Ausschweifende Melodien und farbenreiche Harmonien
Tristan Meister findet, Rheinberger schreibt mit seiner „Cantus Missae op. 109“ eine eigene Tonsprache.
Eine Sonderstellung unter Rheinbergers 14 Messvertonungen nimmt zweifelsohne die 1878 komponierte Messe in Es-Dur op. 109 (Cantus Missae) ein. Diese Messe muss, so Tristan Meister, zu den bedeutendsten kirchenmusikalischen Kompositionen der Romantik gezählt werden und verdient einen Platz im Repertoire jedes ambitionierten Chores.
Wer kennt es nicht? Das Abendlied („Bleib bei uns, denn es will Abend werden“) des Liechtensteiner Komponisten Joseph Gabriel Rheinberger. Die Bekanntheit dieses Werkes ist für Rheinberger Fluch und Segen zugleich, wird sein chormusikalisches Schaffen doch oft auf dieses weltbekannte Werk reduziert.
Der seit seinem zwölften Lebensjahr in München wirkende Komponist und Kompositionslehrer komponierte allerdings allein 197 mit Opuszahl veröffentlichte Werke, darunter Klaviermusik, Opern, Orgelwerke, Sinfonien, weltliche und geistliche Chormusik. Er gehörte seinerzeit zu den erfolgreichsten Komponisten, wurde aber – wie einige weitere Zeitgenossen – erst in jüngster Zeit von der breiten Öffentlichkeit „wiederentdeckt“ und zu Recht als vielseitiger Komponist gewürdigt.

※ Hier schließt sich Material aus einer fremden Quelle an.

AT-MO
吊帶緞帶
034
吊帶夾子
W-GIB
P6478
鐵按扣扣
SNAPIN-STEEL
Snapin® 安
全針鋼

Eine Sonderstellung unter seinen 14 Messvertonungen nimmt zweifelsohne die 1878 komponierte Messe in Es-Dur op. 109 (Cantus Missae) ein. Die Wahl der Form als doppelchörige Messe a cappella steht im Gegensatz zu vielen Messvertonungen seiner Zeitgenossen und spricht für Rheinbergers Vorliebe für die Kompositionsformen der Renaissance. Die ersten Takte des Kyrie erinnern in ihrem Aufbau an eben jene venezianische Mehrchörigkeit. Und doch verleiht er der Musik vom ersten Ton an eine eigene Tonsprache. Der groß angelegte Aufbau dieses ersten Satzes mit ausschweifenden Melodien und farbenreichen Harmonien, die aber kurz nach ihrem Ausbruch immer wieder eingefangen werden um nie die demütige Bitte nach Erbarmen vermissen zu lassen, machen diese Musik zu einer besonderen Ausdeutung des Messtextes.

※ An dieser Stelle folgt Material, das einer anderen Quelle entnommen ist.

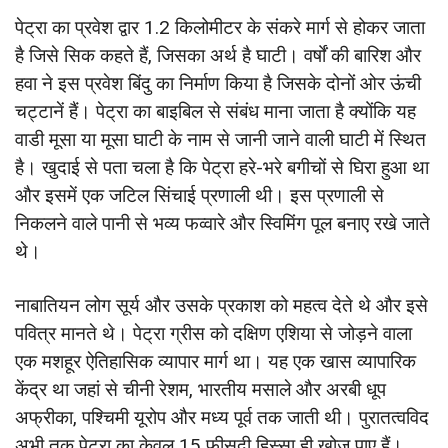
पेट्रा का प्रवेश द्वार 1.2 किलोमीटर के संकरे मार्ग से होकर जाता
है जिसे सिक कहते हैं, जिसका अर्थ है घाटी। वर्षों की बारिश और
हवा ने इस प्रवेश बिंदु का निर्माण किया है जिसके दोनों ओर ऊंची
चट्टानें हैं। पेट्रा का बाइबिल से संबंध माना जाता है क्योंकि यह
वाडी मूसा या मूसा घाटी के नाम से जानी जाने वाली घाटी में स्थित
है। खुदाई से पता चला है कि पेट्रा हरे-भरे बगीचों से घिरा हुआ था
और इसमें एक जटिल सिंचाई प्रणाली थी। इस प्रणाली से
निकलने वाले पानी से भव्य फव्वारे और स्विमिंग पूल बनाए रखे जाते
थे।
नाबातियन लोग सूर्य और उसके प्रकाश को महत्व देते थे और इसे
पवित्र मानते थे। पेट्रा ग्रीस को दक्षिण एशिया से जोड़ने वाला
एक मशहूर ऐतिहासिक व्यापार मार्ग था। यह एक खास व्यापारिक
केंद्र था जहां से चीनी रेशम, भारतीय मसाले और अरबी धूप
अफ्रीका, पश्चिमी यूरोप और मध्य पूर्व तक जाती थी। पुरातत्वविद
अभी तक पेट्रा का केवल 15 फीसदी हिस्सा ही खोज पाए हैं।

Nah am Text und seiner direkten Ausdeutung bewegt sich diese Messe in Gloria und Credo. Jedoch belässt Rheinberger es auch hier nicht bei der schlichten Messtextvertonung, sondern lässt beispielsweise kurze Fugato-Elemente im „Cum Sancto Spiritu“ aufblitzen. Das Credo beginnt mit einer Bass-Intonation bevor es jeden Vers in seiner Individualität von beiden Chören antiphonal ausdeuten lässt. Erst für das „Et incarnatus est“ vereinigen sich beide Chöre in innigster Empfindung. Der malerische Schlussteil lässt zunächst im „Et vitam venturi“ die Sonne aufgehen und findet im ausgedehnten „Amen“ seinen krönenden Abschluss.
Ein nahezu schwereloses Sanctus, gefolgt von einem leicht bewegten Benedictus geben der Messe fast himmlischen Charakter. Beim abschließenden Agnus Dei überlässt Rheinberger nichts dem Zufall und bezeichnet die einzelnen Abschnitte dynamisch sehr genau, was diesen Satz enorm kontrast- und abwechslungsreich macht. Das abschließende Dona nobis pacem wirkt durch seine melismatische Textbehandlung sehr instrumental und erinnert fast an die späte Chormusik von Richard Strauss.
Diese Messe muss in meinen Augen zu den bedeutendsten kirchenmusikalischen Kompositionen der Romantik gezählt werden und verdient einen Platz im Repertoire jedes ambitionierten Chores.
Der Chor- und Orchesterdirigent Tristan Meister ist auf Veranstaltungen als Referent für den Carus-Verlag tätig.